WORK REQUIRED >>
Reproduce the line containing "Warren | Alpha" and every line after it through the end of the records. Include nothing else.

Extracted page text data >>
■ ■ ■ ■

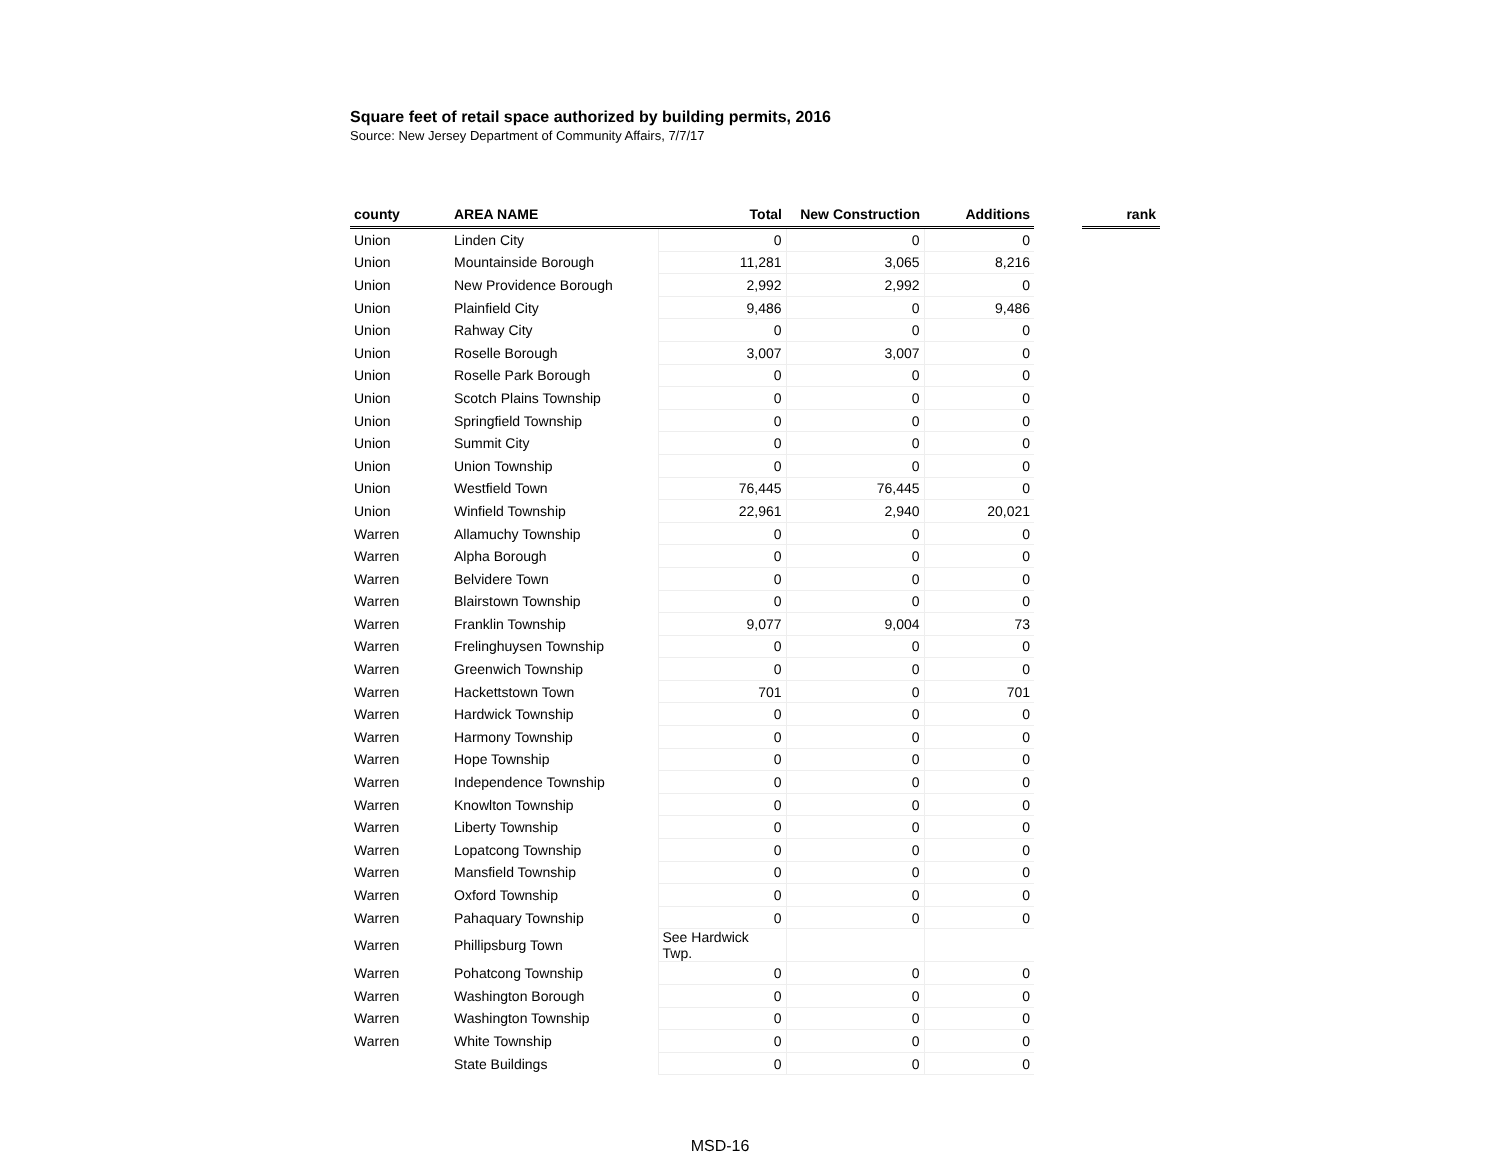Square feet of retail space authorized by building permits, 2016
Source: New Jersey Department of Community Affairs, 7/7/17
| county | AREA NAME | Total | New Construction | Additions | | rank |
| --- | --- | --- | --- | --- | --- | --- |
| Union | Linden City | 0 | 0 | 0 | | |
| Union | Mountainside Borough | 11,281 | 3,065 | 8,216 | | |
| Union | New Providence Borough | 2,992 | 2,992 | 0 | | |
| Union | Plainfield City | 9,486 | 0 | 9,486 | | |
| Union | Rahway City | 0 | 0 | 0 | | |
| Union | Roselle Borough | 3,007 | 3,007 | 0 | | |
| Union | Roselle Park Borough | 0 | 0 | 0 | | |
| Union | Scotch Plains Township | 0 | 0 | 0 | | |
| Union | Springfield Township | 0 | 0 | 0 | | |
| Union | Summit City | 0 | 0 | 0 | | |
| Union | Union Township | 0 | 0 | 0 | | |
| Union | Westfield Town | 76,445 | 76,445 | 0 | | |
| Union | Winfield Township | 22,961 | 2,940 | 20,021 | | |
| Warren | Allamuchy Township | 0 | 0 | 0 | | |
| Warren | Alpha Borough | 0 | 0 | 0 | | |
| Warren | Belvidere Town | 0 | 0 | 0 | | |
| Warren | Blairstown Township | 0 | 0 | 0 | | |
| Warren | Franklin Township | 9,077 | 9,004 | 73 | | |
| Warren | Frelinghuysen Township | 0 | 0 | 0 | | |
| Warren | Greenwich Township | 0 | 0 | 0 | | |
| Warren | Hackettstown Town | 701 | 0 | 701 | | |
| Warren | Hardwick Township | 0 | 0 | 0 | | |
| Warren | Harmony Township | 0 | 0 | 0 | | |
| Warren | Hope Township | 0 | 0 | 0 | | |
| Warren | Independence Township | 0 | 0 | 0 | | |
| Warren | Knowlton Township | 0 | 0 | 0 | | |
| Warren | Liberty Township | 0 | 0 | 0 | | |
| Warren | Lopatcong Township | 0 | 0 | 0 | | |
| Warren | Mansfield Township | 0 | 0 | 0 | | |
| Warren | Oxford Township | 0 | 0 | 0 | | |
| Warren | Pahaquary Township | 0 | 0 | 0 | | |
| Warren | Phillipsburg Town | See Hardwick Twp. | | | | |
| Warren | Pohatcong Township | 0 | 0 | 0 | | |
| Warren | Washington Borough | 0 | 0 | 0 | | |
| Warren | Washington Township | 0 | 0 | 0 | | |
| Warren | White Township | 0 | 0 | 0 | | |
| | State Buildings | 0 | 0 | 0 | | |
MSD-16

■ ■ ■ ■

FINAL ANSWER >>
| Warren | Alpha Borough | 0 | 0 | 0 | | |
| Warren | Belvidere Town | 0 | 0 | 0 | | |
| Warren | Blairstown Township | 0 | 0 | 0 | | |
| Warren | Franklin Township | 9,077 | 9,004 | 73 | | |
| Warren | Frelinghuysen Township | 0 | 0 | 0 | | |
| Warren | Greenwich Township | 0 | 0 | 0 | | |
| Warren | Hackettstown Town | 701 | 0 | 701 | | |
| Warren | Hardwick Township | 0 | 0 | 0 | | |
| Warren | Harmony Township | 0 | 0 | 0 | | |
| Warren | Hope Township | 0 | 0 | 0 | | |
| Warren | Independence Township | 0 | 0 | 0 | | |
| Warren | Knowlton Township | 0 | 0 | 0 | | |
| Warren | Liberty Township | 0 | 0 | 0 | | |
| Warren | Lopatcong Township | 0 | 0 | 0 | | |
| Warren | Mansfield Township | 0 | 0 | 0 | | |
| Warren | Oxford Township | 0 | 0 | 0 | | |
| Warren | Pahaquary Township | 0 | 0 | 0 | | |
| Warren | Phillipsburg Town | See Hardwick Twp. | | | | |
| Warren | Pohatcong Township | 0 | 0 | 0 | | |
| Warren | Washington Borough | 0 | 0 | 0 | | |
| Warren | Washington Township | 0 | 0 | 0 | | |
| Warren | White Township | 0 | 0 | 0 | | |
| | State Buildings | 0 | 0 | 0 | | |
MSD-16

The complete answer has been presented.